One fascinating evening I do recall in the Golden Lion ... I had been deputed to entertain a guy called John Summerville, from Beechams Horsham, who was at St Helens for a week prior to an overseas posting. John was a school friend of Jim Clarke, the racing driver, and had a host of stories about him and his driving exploits ... he really could read a car number plate at 200 yards!
Clarke had let John sit in his F1 car once and bet him a fiver he couldn't drive it away. John duly stalled it and lost the bet. Apparently (in those days), you had to let the clutch in very quickly, or the engine stalled.
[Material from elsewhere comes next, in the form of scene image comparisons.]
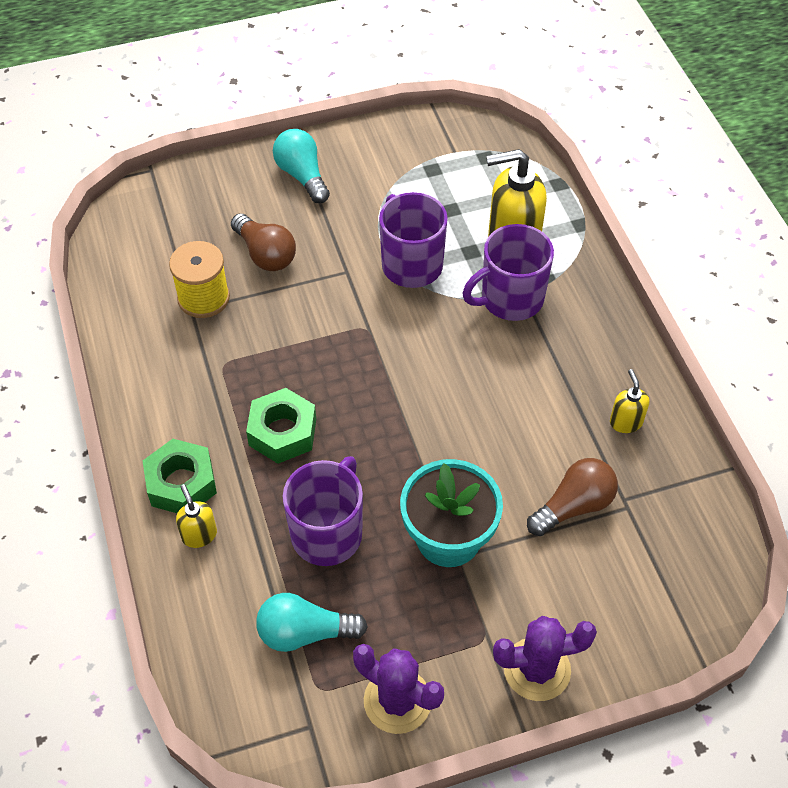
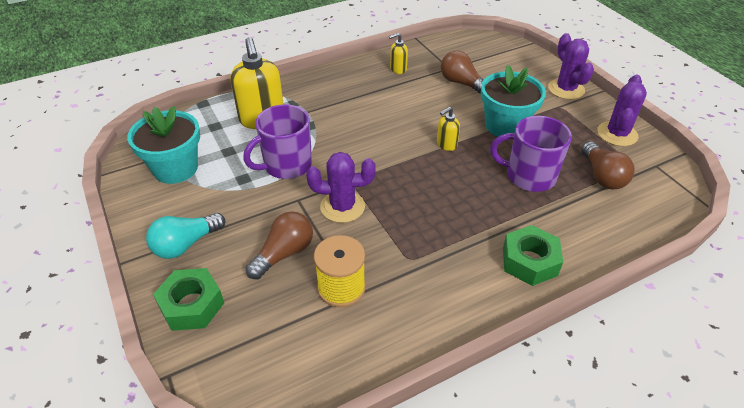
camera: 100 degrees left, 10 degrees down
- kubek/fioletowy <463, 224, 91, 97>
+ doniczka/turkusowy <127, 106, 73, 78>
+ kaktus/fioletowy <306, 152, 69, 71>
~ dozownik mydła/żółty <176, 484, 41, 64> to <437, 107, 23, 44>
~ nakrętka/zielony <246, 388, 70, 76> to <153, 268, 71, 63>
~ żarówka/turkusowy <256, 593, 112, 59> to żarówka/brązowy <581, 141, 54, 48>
As time went by, Monday evening sessions at The Golden Lion became intermittent. Coleman and Robinson moved to Sefton Park Liverpool in 1968. JPB moved to Lagos in 1972 – and it is a long commute from there. Recently the nets at Boughton Hall were moved again – at enormous expense – to a reclaimed area of ground in ‘Lowes’ corner’ by the canal bridge. Stand on that bridge on a Friday evening in June, seeing hundreds of small boys in white, learning to play the great game, and reflect that it all stemmed from three friends studying a ground plan in Frodsham 49 years ago.
PS Alan Robinson left Beechams in 1974, marrying Sandra andenjoying a career with Paterson Zochonis which, amongst other things, gave him an appreciation of the joys and exasperations of working in West Africa, well known to JPB. Alan & Sandra had a lovely Carol. JPB’s lovely Carole is her God mother.
Alan Coleman continued to plan Liverpool and died far too young in 1994.
Phil Campey our social secretary died in 2008.
Both were well worth remembering.
Alan & jpb are still drinking and remembering in 2015!